Les doses très élevées peuvent également augmenter l’excrétion urinaire d’oxalate et potentiellement favoriser la formation de calculs rénaux chez certaines personnes prédisposées.
Les personnes présentant certains troubles rénaux ou des anomalies particulières du métabolisme du fer doivent notamment demander un avis médical avant de prendre de fortes doses de vitamine C.
Vitamine C et médicaments
La vitamine C peut interagir avec certains médicaments ou modifier l’absorption de certaines substances.
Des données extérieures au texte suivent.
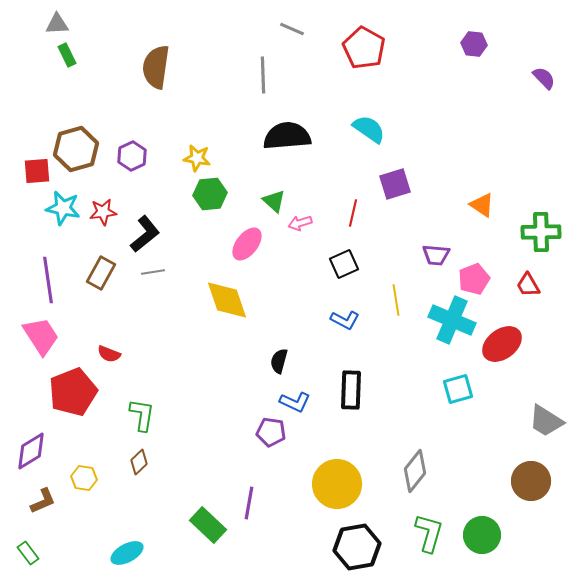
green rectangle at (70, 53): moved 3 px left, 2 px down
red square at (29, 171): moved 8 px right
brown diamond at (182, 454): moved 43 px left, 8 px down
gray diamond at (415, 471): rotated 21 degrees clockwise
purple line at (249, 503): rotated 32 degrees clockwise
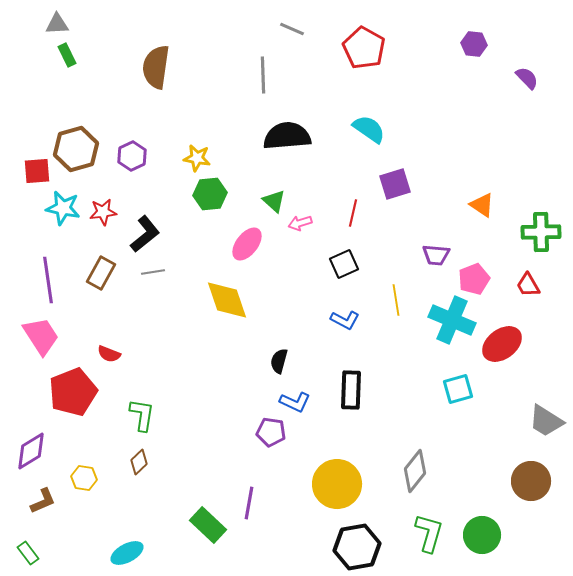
purple semicircle at (544, 78): moved 17 px left
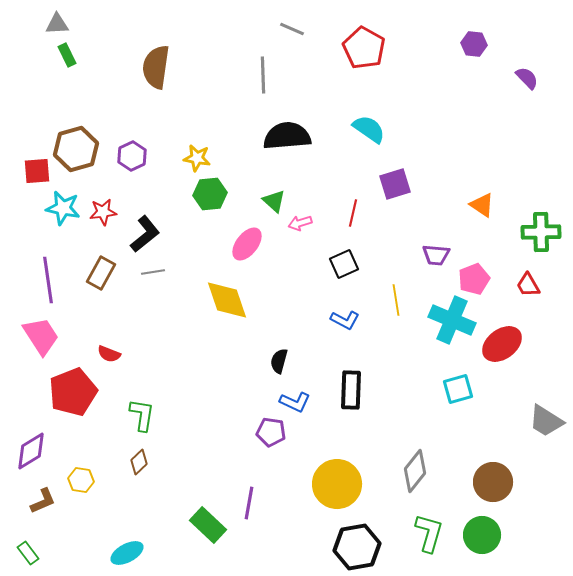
yellow hexagon at (84, 478): moved 3 px left, 2 px down
brown circle at (531, 481): moved 38 px left, 1 px down
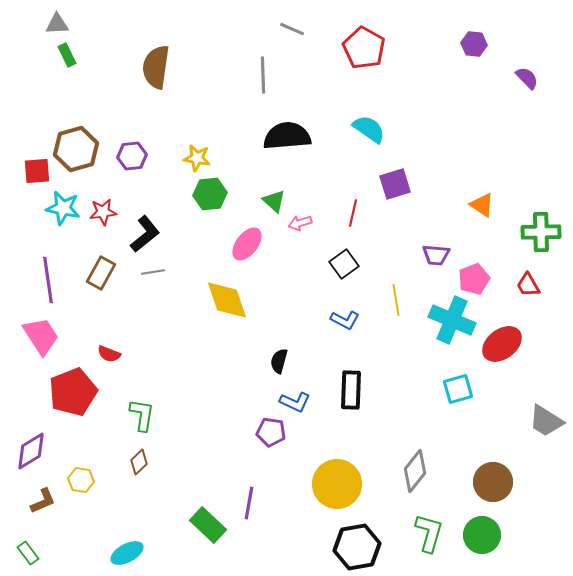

La supplémentation à forte dose doit donc être évaluée en fonction des traitements suivis et de l’état de santé général.
Elle ne doit pas être utilisée comme substitut à un traitement médical prescrit.
Recherche médicale
La vitamine C continue de faire l’objet de recherches dans plusieurs domaines, notamment la biologie du stress oxydatif, l’immunologie, la cicatrisation et l’oncologie.
Les chercheurs étudient également les différences entre l’administration orale et intraveineuse de vitamine C ainsi que les effets de concentrations pharmacologiques élevées dans certaines maladies.
Ces recherches ne doivent toutefois pas être confondues avec les effets nutritionnels établis d’un apport alimentaire normal.
Conclusion
L’acide ascorbique, ou vitamine C, est une vitamine essentielle qui intervient dans de nombreuses fonctions biologiques. Son rôle dans la synthèse du collagène, le fonctionnement du système immunitaire, le métabolisme de certaines molécules, l’absorption du fer et les défenses antioxydantes est particulièrement important.
Une alimentation variée comprenant suffisamment de fruits et de légumes permet généralement de couvrir les besoins de l’organisme. La carence sévère provoque le scorbut, tandis qu'une consommation excessive de suppléments peut entraîner des effets indésirables.
La vitamine C est donc indispensable à la santé, mais les bénéfices d'une supplémentation à forte dose au-delà des besoins nutritionnels restent limités ou incertains pour de nombreuses maladies.
Sources
- Carr, A. C., & Maggini, S. (2017). Vitamin C and Immune Function. Nutrients, 9(11), 1211.
- Padayatty, S. J., & Levine, M. (2016). Vitamin C: The Known and the Unknown and Goldilocks. Oral Diseases, 22(6), 463–493.
- Institute of Medicine. (2000). Dietary Reference Intakes for Vitamin C, Vitamin E, Selenium, and Carotenoids. National Academies Press.
- Lykkesfeldt, J., & Tveden-Nyborg, P. (2019). The pharmacokinetics of vitamin C. Nutrients, 11(10), 2412.